WORK TO BE COMPLETED
Would you please transcribe the records below from the line with "individuals across the financial and" through their final line, exactly and with no other lines?

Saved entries
-=-=-=-=-
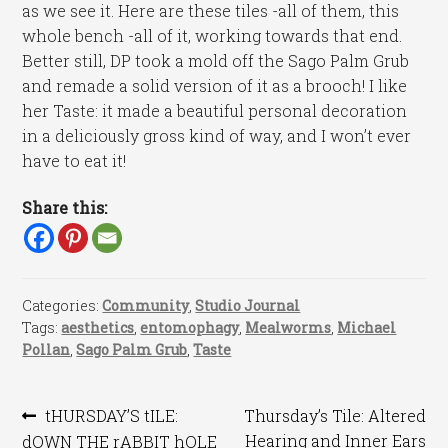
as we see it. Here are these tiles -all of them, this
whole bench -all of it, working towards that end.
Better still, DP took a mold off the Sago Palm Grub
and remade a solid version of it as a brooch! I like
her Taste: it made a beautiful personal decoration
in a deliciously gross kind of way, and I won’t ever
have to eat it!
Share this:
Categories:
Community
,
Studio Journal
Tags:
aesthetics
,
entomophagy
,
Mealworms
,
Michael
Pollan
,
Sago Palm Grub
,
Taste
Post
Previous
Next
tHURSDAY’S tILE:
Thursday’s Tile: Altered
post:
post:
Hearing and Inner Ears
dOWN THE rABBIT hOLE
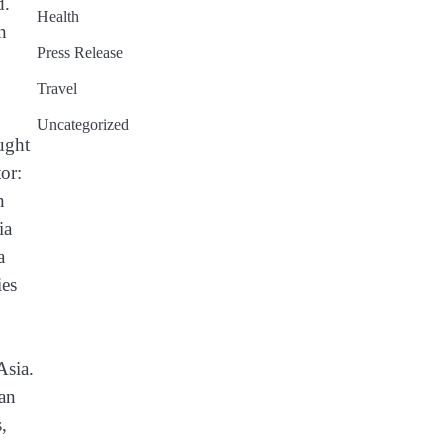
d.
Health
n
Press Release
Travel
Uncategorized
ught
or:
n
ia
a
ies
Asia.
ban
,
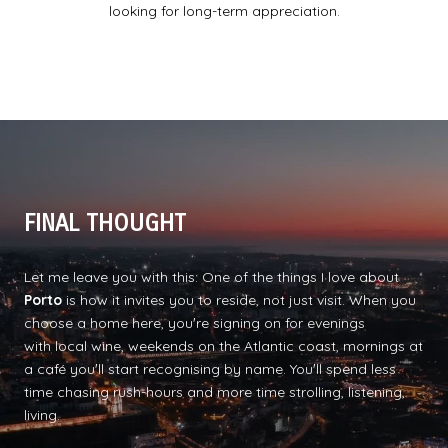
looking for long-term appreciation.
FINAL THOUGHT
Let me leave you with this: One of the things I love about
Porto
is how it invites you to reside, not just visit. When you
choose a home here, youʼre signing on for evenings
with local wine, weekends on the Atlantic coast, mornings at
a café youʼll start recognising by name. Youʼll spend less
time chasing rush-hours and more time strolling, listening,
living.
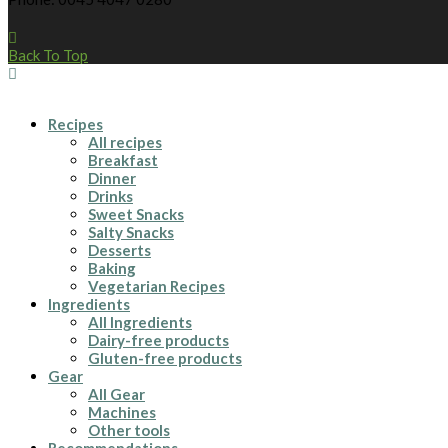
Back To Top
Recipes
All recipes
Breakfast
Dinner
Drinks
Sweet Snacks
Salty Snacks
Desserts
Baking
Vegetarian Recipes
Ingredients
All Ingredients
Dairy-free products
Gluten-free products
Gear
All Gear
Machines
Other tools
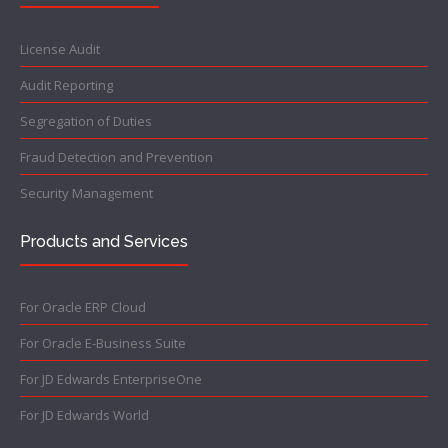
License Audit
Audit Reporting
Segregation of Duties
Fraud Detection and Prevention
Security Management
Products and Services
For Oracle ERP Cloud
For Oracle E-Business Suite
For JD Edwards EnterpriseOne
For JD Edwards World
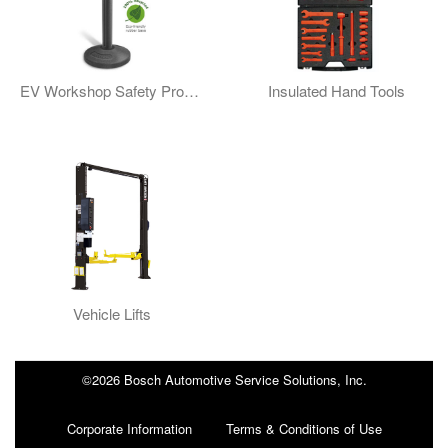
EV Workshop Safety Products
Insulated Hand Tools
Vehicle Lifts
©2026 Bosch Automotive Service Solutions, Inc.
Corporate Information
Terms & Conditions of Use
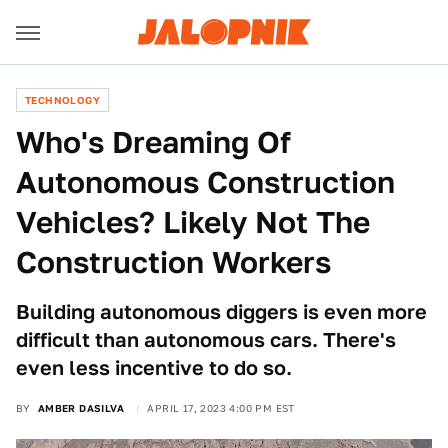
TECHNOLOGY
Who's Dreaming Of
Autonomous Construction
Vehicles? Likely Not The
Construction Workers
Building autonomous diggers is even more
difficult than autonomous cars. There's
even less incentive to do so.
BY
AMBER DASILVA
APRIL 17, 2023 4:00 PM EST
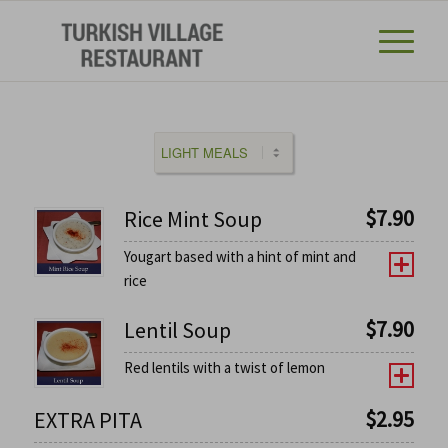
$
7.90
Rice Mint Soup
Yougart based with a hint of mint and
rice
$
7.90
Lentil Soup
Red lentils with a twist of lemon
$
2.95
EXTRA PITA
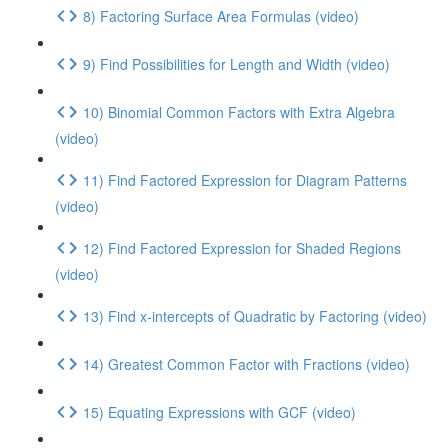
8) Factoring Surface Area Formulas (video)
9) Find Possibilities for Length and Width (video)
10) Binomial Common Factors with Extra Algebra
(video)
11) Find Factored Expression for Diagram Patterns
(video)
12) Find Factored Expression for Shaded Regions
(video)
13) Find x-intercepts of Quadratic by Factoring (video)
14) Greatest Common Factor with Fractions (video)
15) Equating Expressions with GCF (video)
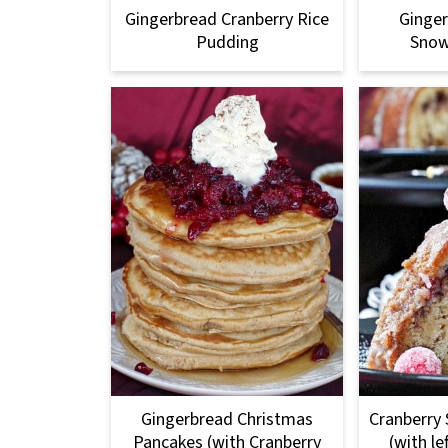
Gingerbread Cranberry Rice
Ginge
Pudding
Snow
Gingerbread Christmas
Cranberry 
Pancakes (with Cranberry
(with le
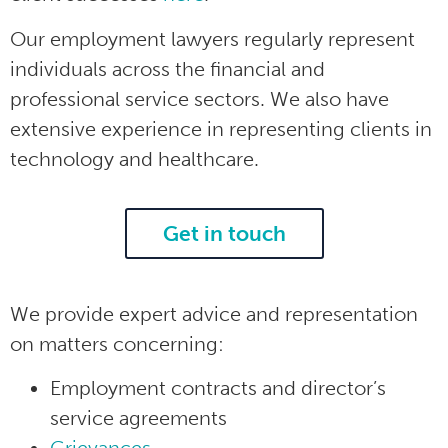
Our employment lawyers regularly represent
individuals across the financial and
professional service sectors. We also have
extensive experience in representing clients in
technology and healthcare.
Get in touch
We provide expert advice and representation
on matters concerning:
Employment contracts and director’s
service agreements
-=-=-=-=-
RESULT OF THIS EXERCISE
individuals across the financial and
professional service sectors. We also have
extensive experience in representing clients in
technology and healthcare.
Get in touch
We provide expert advice and representation
on matters concerning:
Employment contracts and director’s
service agreements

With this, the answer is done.